Quels sont les horizons de développement pour une fédération « championne du monde » pour la cinquième fois?

Le fait pour la Fédération française de handball (FFHB) d'être porteuse de deux titres européens, deux titres olympiques et de cinq titres mondiaux pourrait laisser penser que son développement se résume à surfer sur une vague régulière entretenue par son équipe de France.

Certes, vingt ans de handball à succès auront marqué, à jamais, l'histoire du sport français et assis notre fédération à la table des plus de 500000 licenciés mais c'est sur les termes « implantation », « ancrage » et « pérennité » que le développement de l'activité se discute aujourd'hui avec, au menu, un programme intitulé « Horizon 2020 ». Les différents sauts quantitatifs vécus, à ce jour, sont consubstantiels à l'obtention de titres majeurs ou à l'organisation de compétitions internationales.

Il s'agit pour la fédération d'être désormais, sinon gagnante, tout du moins régulièrement organisatrice de ce type d'événement et s'appuyer, ainsi, sur ces opportunités, accélératrices de développement.

En cela « Horizon 2020 » sera rythmé par les « Mondial masculins 2017 » et « Euro féminin 2018 » ouvrant la route aux JO de Tokyo avec comme ambition, d'ici là, de densifier notre maillage territorial tout en apportant une meilleure réponse aux attentes de l'ensemble des publics.

 

Vous semblez sous-entendre que le développement se joue au plan local?

Le club, constituant l'unité active de la fédération, tous nos efforts doivent converger pour que les 2400 clubs actuels s'implantent et constituent des cellules de progrès du handball.

Pour cela, il convient d'alimenter la « boîte à outils » en améliorant ou initiant des offres de pratiques, en développant des ingénieries de formation et des services facilitant la « professionnalisation » de nos dirigeants et salariés, et en garantissant une organisation fédérale cohérente, répartissant les rôles entre le niveau national, « outilleur » et les structures territoriales fédérales « accompagnatrices » des clubs.

Ainsi, le club sera en mesure de répondre aux besoins des publics de son périmètre de vie, se positionnant, ainsi comme « partenaire » des acteurs, éducatifs, sociaux et économiques.

C'est ainsi que se jouent l'ancrage et le développement durable du handball pour ne pas être trop liés aux résultats de l'équipe de France.

 

Y a-t-il encore des marges de progrès pour le handball en termes de maillage territorial?

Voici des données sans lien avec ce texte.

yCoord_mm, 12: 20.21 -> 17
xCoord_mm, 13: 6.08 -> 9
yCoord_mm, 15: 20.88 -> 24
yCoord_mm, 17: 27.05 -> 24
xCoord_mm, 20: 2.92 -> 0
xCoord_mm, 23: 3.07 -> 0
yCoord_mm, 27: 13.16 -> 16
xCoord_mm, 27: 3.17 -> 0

Les constats mettent en évidence des zones d'ombre importantes notamment en milieu rural et périurbain qu'il faut investir en adaptant nos activités aux potentialités de besoins et capacités d'accueil. On doit, sur ce point, pouvoir sortir, notamment, le handball du « 40x20 » dans des contextes souvent contraints d'occupation des équipements. Le baby handball, le handball premiers pas et désormais le handfit - pratique plaisir santé bien-être des seniors -, vont dans ce sens amenant des possibilités de pratique dans des lieux divers.

De même, il s'agit de sortir de l'obsolescence de stéréotypes tels que « activités = club » ou « handball = compétition » et parler plutôt d'antenne locale, de club satellite ou parrain et offrir aux pratiquants un panel d'activités régulières ou ponctuelles et combinables, au sein desquelles l'aspect compétition n'est pas un postulat.

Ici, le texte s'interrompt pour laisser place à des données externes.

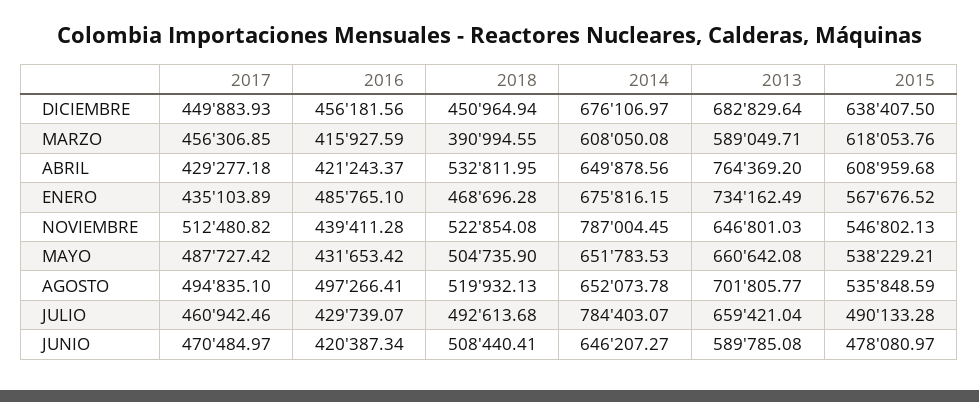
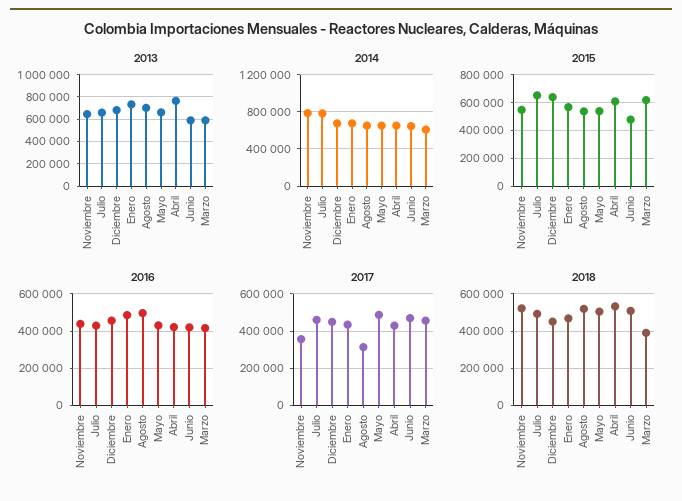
2017, NOVIEMBRE: 512480.82 -> 350000
2017, AGOSTO: 494835.1 -> 300000
2015, JULIO: 490133.28 -> 650000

C'est aussi l'enjeu d'un meilleur maillage territorial que d'adapter le handball aux besoins et non l'inverse.

Ce programme « Horizon 2020 » est indissociable d'une adaptation continue des métiers du handball, des formations et de la gouvernance fédérale et territoriale.

À ce titre, l'évolution territoriale prochaine à treize régions, loin d'une menace, doit être une opportunité pour réussir cette évolution.